A bill establishing a grant program would fund broadband infrastructure in unserved areas continues to be heard in key committees.
(Published Mar 24, 2014)
1. Get Informed.
The border-to-border broadband funding bill (HF 2615/SF 2056) authored by Rep. Erik Simonson (DFL-Duluth) and Sen. Matt Schmit (DFL-Red Wing), would award grants to public and private entities in unserved areas of the state. The fund would be distributed through a matching grant program by the Department of Employment and Economic Development (DEED) to assist cities, broadband providers, and cooperatives in unserved or underserved areas of the state.
Grant funds would be used to install broadband infrastructure to provide a high-speed Internet connection to residents and businesses. As the bill is written, the appropriation to DEED for the program would be one-time funding of $100 million. However, based on discussion among House members and the release of budget targets, it is believed that a figure of around $25 million is more likely to be allocated toward the fund.
The bills include definitions of unserved areas and underserved areas, which differ in the House and Senate versions. The Senate defines “unserved areas” as areas in which households or businesses lack access to wireline broadband service at speeds that meet a Federal Communications Commission threshold of four megabits per second download and one megabit per second upload. The Senate definition of “underserved areas” is areas of Minnesota in which households or businesses lack access to wireline broadband service at speeds that meet the state broadband goals of 10 to 20 megabits per second download and five to 10 megabits per second upload.
The House definition of “unserved areas” matches the Senate language of “underserved areas.” Additionally, the Senate language gives priority to areas with speeds less than the FCC definition of unserved areas.
The League supports language that gives priority to areas that do not meet the state high-speed broadband goal (minimum download speeds of 10 to 20 megabits per second and minimum upload speeds of five to 10 megabits per second), not just those areas that have less than the FCC threshold of four megabits download and one megabit upload.
2. Take Action.
City officials are strongly encouraged to contact their legislators this week to support the passage of HF 2615/SF 2056. The next stop in the Senate is the Finance Committee, which may hear the bill this week. The House bill has been laid over in the Jobs and Economic Development Committee, which means it will be considered for possible inclusion in a larger omnibus bill. The bill has bipartisan support in both the House and the Senate.

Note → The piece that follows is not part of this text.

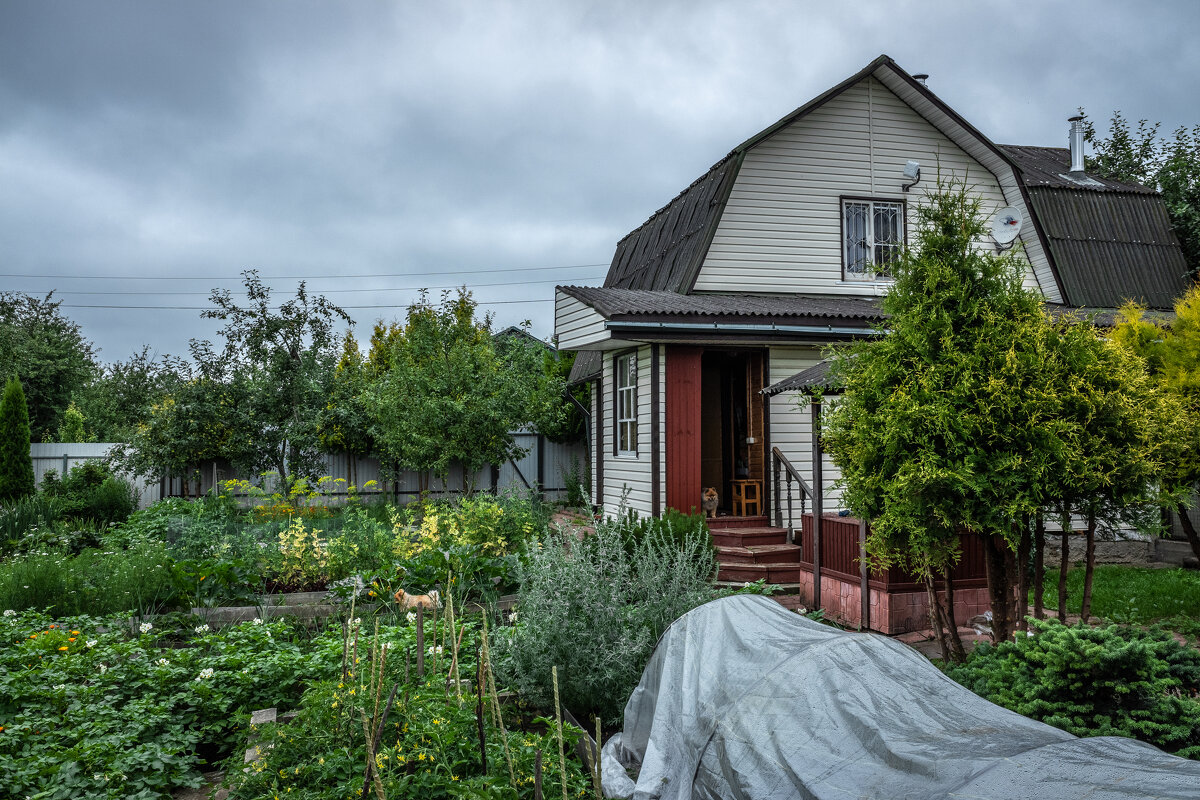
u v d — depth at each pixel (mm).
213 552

When communicating with your legislators, share your city’s broadband needs and how your community could benefit from this program.
Even if you believe your city would not be eligible for the funds based on the current criteria, your feedback and expressed support to legislators on the importance of statewide broadband infrastructure for developing local and state economies is encouraged and an integral part of the discussion on this issue.
The League has been working closely with cities and other key stakeholders to create this fund so that areas that do not currently have the state broadband goal speeds would be eligible to apply for the funds. (See LE-16 State Broadband Policy in the LMC 2014 City Policies (pdf) on page 53.)